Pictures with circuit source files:
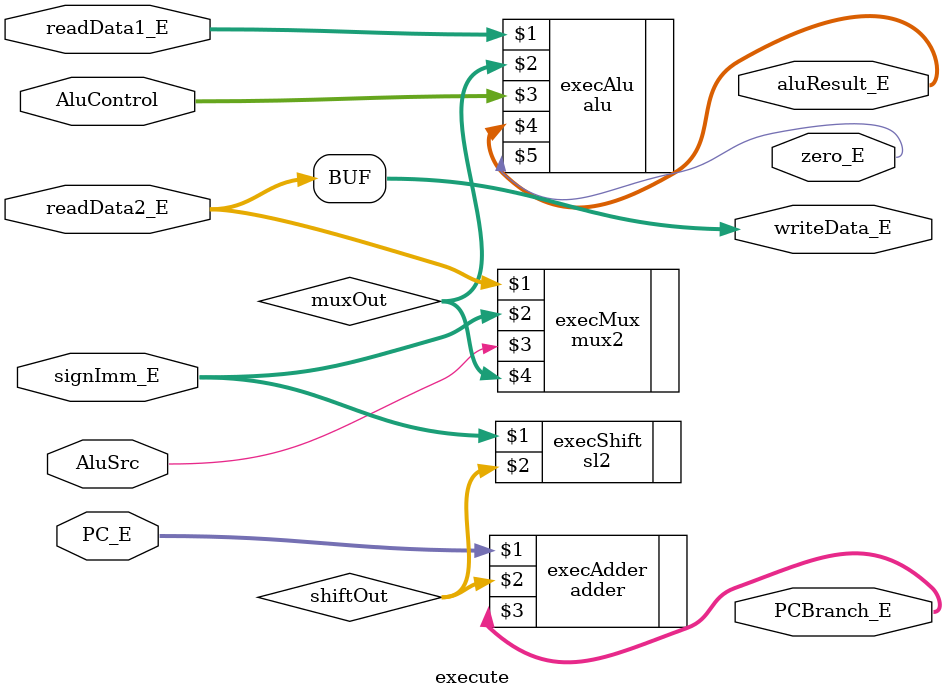
<source format=sv>
module execute #(parameter N = 64) (input logic  AluSrc,
												 input logic  [3:0] AluControl,
												 input logic  [N-1:0] PC_E, signImm_E, readData1_E, readData2_E,
												 output logic [N-1:0] PCBranch_E, aluResult_E, writeData_E,
												 output logic zero_E);
	
	// salida del mux y salida del shift
	logic [63:0] muxOut, shiftOut;
	
	// instanciacion del mux
	mux2 execMux(readData2_E, signImm_E, AluSrc, muxOut);
	
	// instanciacion de la alu
	alu execAlu(readData1_E, muxOut, AluControl, aluResult_E, zero_E);
	
	// instanciacion del shift
	sl2 execShift(signImm_E, shiftOut);
	
	// instanciacion del sumador
	adder execAdder(PC_E, shiftOut, PCBranch_E);
	
	// asigna la readData2_E a la salida del modulo writeData_E
	assign writeData_E = readData2_E;
	
endmodule
</source>
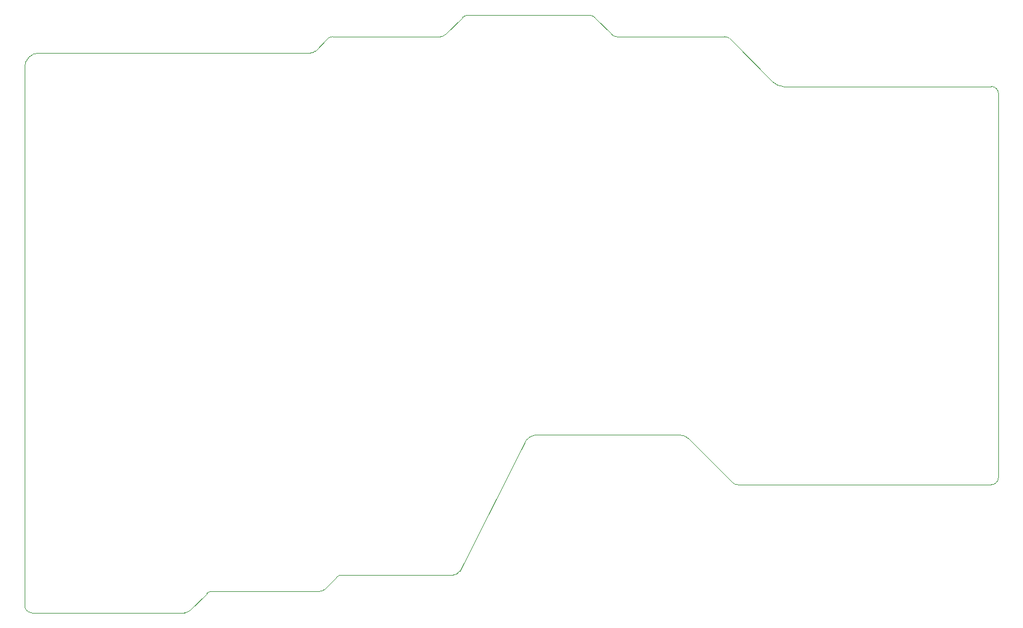
<source format=gm1>
G04 #@! TF.GenerationSoftware,KiCad,Pcbnew,7.0.2*
G04 #@! TF.CreationDate,2023-04-26T23:48:15+03:00*
G04 #@! TF.ProjectId,mriya-right,6d726979-612d-4726-9967-68742e6b6963,0.9*
G04 #@! TF.SameCoordinates,Original*
G04 #@! TF.FileFunction,Profile,NP*
%FSLAX46Y46*%
G04 Gerber Fmt 4.6, Leading zero omitted, Abs format (unit mm)*
G04 Created by KiCad (PCBNEW 7.0.2) date 2023-04-26 23:48:15*
%MOMM*%
%LPD*%
G01*
G04 APERTURE LIST*
G04 #@! TA.AperFunction,Profile*
%ADD10C,0.100000*%
G04 #@! TD*
G04 APERTURE END LIST*
D10*
X205414214Y-41000000D02*
X220585786Y-41000000D01*
X202292893Y-38292893D02*
X204707107Y-40707107D01*
X166714214Y-116700010D02*
G75*
G03*
X166007107Y-116992893I-14J-999990D01*
G01*
X221707107Y-103707107D02*
X215585786Y-97585786D01*
X166714214Y-116700000D02*
X182386154Y-116700000D01*
X258100000Y-104000000D02*
X222414214Y-104000000D01*
X148414214Y-119000010D02*
G75*
G03*
X147707107Y-119292893I-14J-999990D01*
G01*
X214171573Y-97000000D02*
X194227691Y-97000000D01*
X184414214Y-38000010D02*
G75*
G03*
X183707107Y-38292893I-14J-999990D01*
G01*
X122100000Y-121000000D02*
X122100000Y-45300000D01*
X162285786Y-43300000D02*
X124100000Y-43300000D01*
X204707100Y-40707114D02*
G75*
G03*
X205414214Y-41000000I707100J707114D01*
G01*
X122100000Y-121000000D02*
G75*
G03*
X123100000Y-122000000I1000000J0D01*
G01*
X184414214Y-38000000D02*
X201585786Y-38000000D01*
X165414214Y-41000010D02*
G75*
G03*
X164707107Y-41292893I-14J-999990D01*
G01*
X162285786Y-43299990D02*
G75*
G03*
X162992893Y-43007107I14J999990D01*
G01*
X124100000Y-43300000D02*
G75*
G03*
X122100000Y-45300000I0J-2000000D01*
G01*
X221707121Y-103707093D02*
G75*
G03*
X222414214Y-104000000I707079J706993D01*
G01*
X183277849Y-116152637D02*
X192444301Y-98094726D01*
X123100000Y-122000000D02*
X144585786Y-122000000D01*
X163585786Y-118999990D02*
G75*
G03*
X164292893Y-118707107I14J999990D01*
G01*
X227414221Y-47414207D02*
G75*
G03*
X228828427Y-48000000I1414179J1414107D01*
G01*
X183707107Y-38292893D02*
X181292893Y-40707107D01*
X259100000Y-49000000D02*
G75*
G03*
X258100000Y-48000000I-1000000J0D01*
G01*
X148414214Y-119000000D02*
X163585786Y-119000000D01*
X180585786Y-40999990D02*
G75*
G03*
X181292893Y-40707107I14J999990D01*
G01*
X258100000Y-104000000D02*
G75*
G03*
X259100000Y-103000000I0J1000000D01*
G01*
X164707107Y-41292893D02*
X162992893Y-43007107D01*
X165414214Y-41000000D02*
X180585786Y-41000000D01*
X144585786Y-121999990D02*
G75*
G03*
X145292893Y-121707107I14J999990D01*
G01*
X202292900Y-38292886D02*
G75*
G03*
X201585786Y-38000000I-707100J-707114D01*
G01*
X164292893Y-118707107D02*
X166007107Y-116992893D01*
X182386154Y-116699959D02*
G75*
G03*
X183277849Y-116152637I46J999959D01*
G01*
X145292893Y-121707107D02*
X147707107Y-119292893D01*
X215585779Y-97585793D02*
G75*
G03*
X214171573Y-97000000I-1414179J-1414107D01*
G01*
X221292893Y-41292893D02*
X227414214Y-47414214D01*
X221292879Y-41292907D02*
G75*
G03*
X220585786Y-41000000I-707079J-706993D01*
G01*
X194227691Y-96999992D02*
G75*
G03*
X192444301Y-98094726I9J-2000008D01*
G01*
X259100000Y-49000000D02*
X259100000Y-103000000D01*
X228828427Y-48000000D02*
X258100000Y-48000000D01*
M02*

</source>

§ YOUR TASK
Return a copy of each line in the entries that contains "instanciacion".

§ ANSWER SPACE
	// instanciacion del mux
	// instanciacion de la alu
	// instanciacion del shift
	// instanciacion del sumador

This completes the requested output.